Савик Шустер: Я не хотел писать эту заметку. Я предпринял было классический способ молчаливого сопротивления перед настояниями Сергея Юренена, потому что мне трудно, закрыв глаза, вспомнить кадры из фильма. Я могу вызвать изображение Джельсомины, витающей, как Алиса в Стране чудес, между спектаклем окружающего мира и спектаклем на сцене. Я смотрел фильм дважды: первый раз – в Монреале, на итальянском с французскими субтитрами, когда я не знал ни того, ни другого языка; второй раз – в Италии, уже владея итальянским, но ещё не увидев Римини, родной город Феллини. Мне страшно хотелось бы посмотреть «Дорогу» ещё раз, и я согласился написать эту заметку в надежде уговорить молодых слушателей, незнакомых с фильмом, найти его и посмотреть...

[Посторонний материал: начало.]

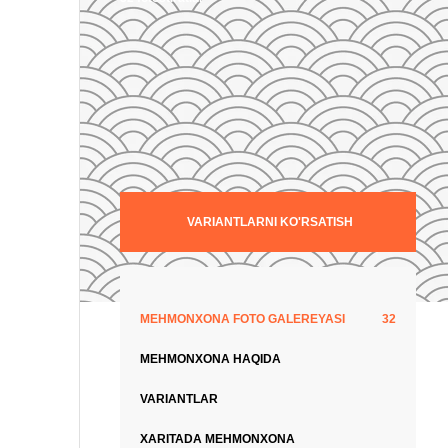
VARIANTLARNI KO'RSATISH
MEHMONXONA FOTO GALEREYASI
32
MEHMONXONA HAQIDA
VARIANTLAR
XARITADA MEHMONXONA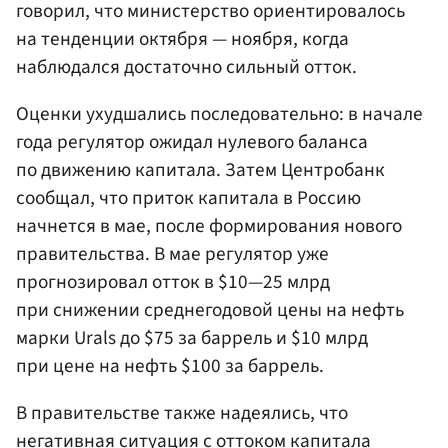
говорил, что министерство ориентировалось
на тенденции октября — ноября, когда
наблюдался достаточно сильный отток.
Оценки ухудшались последовательно: в начале
года регулятор ожидал нулевого баланса
по движению капитала. Затем Центробанк
сообщал, что приток капитала в Россию
начнется в мае, после формирования нового
правительства. В мае регулятор уже
прогнозировал отток в $10—25 млрд
при снижении среднегодовой цены на нефть
марки Urals до $75 за баррель и $10 млрд
при цене на нефть $100 за баррель.
В правительстве также надеялись, что
негативная ситуация с оттоком капитала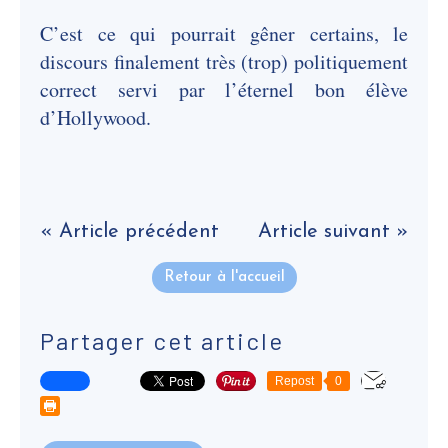
C’est ce qui pourrait gêner certains, le
discours finalement très (trop) politiquement
correct servi par l’éternel bon élève
d’Hollywood.
« Article précédent
Article suivant »
Retour à l'accueil
Partager cet article
Repost
0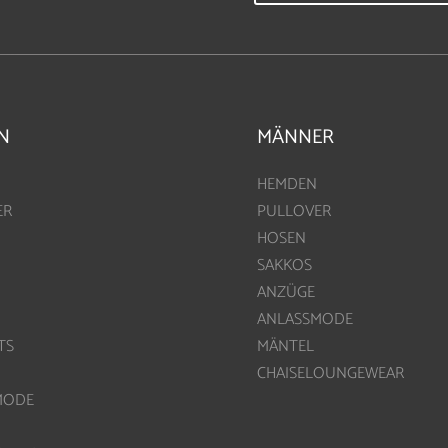
N
MÄNNER
HEMDEN
ER
PULLOVER
HOSEN
SAKKOS
ANZÜGE
ANLASSMODE
TS
MÄNTEL
CHAISELOUNGEWEAR
MODE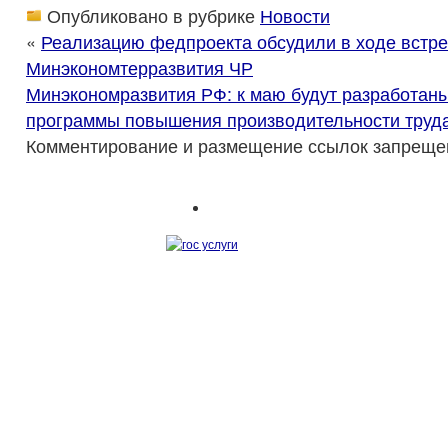
Опубликовано в рубрике
Новости
«
Реализацию федпроекта обсудили в ходе встре
Минэкономтерразвития ЧР
Минэкономразвития РФ: к маю будут разработан
программы повышения производительности труд
Комментирование и размещение ссылок запреще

«La Strada»– это вызов неореализму. Начало демонстрации собственного сна на большом экране. Материализация противостояния сознательного с бессознательным. Иными словами – начало интимного авторского кино. Коллизия между реализмом (который всегда «нео») и сном – это своего рода perpetuum mobile, продолжающее мир движущихся изображений, так же как контраст между началами женским и мужским продолжает эту жизнь. Возьмите двух последних лауреатов «Оскаров»: «Список Шиндлера» – это неореализм; «Форрест Гамп» – это сон. Феллини пришёл в мир кино по дороге рассказчиков и повествователей. Перескочив через письмо, он стал в кино приемником фольклора. Феллини рассказывает сказки - он собирает нити устного рассказа из множества источников и переводит этот рассказ на язык кинообразов. Он постоянно изучает собственное «я» перед кинематографическим зеркалом и в итоге создаёт бесконечный поток изображений, вызывающий в коллективной памяти зрителя давно забытые факты и образы. От неореализма у Феллини остаётся только способность сценариста быть участником действия, и это всё. В фильме «La Strada» его кинокамера отказывается от объективности. Джельсомина и Дзампано – герои не из действительности, а из снов. Поиск персонажей Феллини происходит в извилистых глубинах собственного опыта, а не в отстранённых искусственных реалиях каждодневной жизни. С фильма «Дорога» начался путь Феллини из Римини в Рим, из собственной вечности – в общечеловеческую.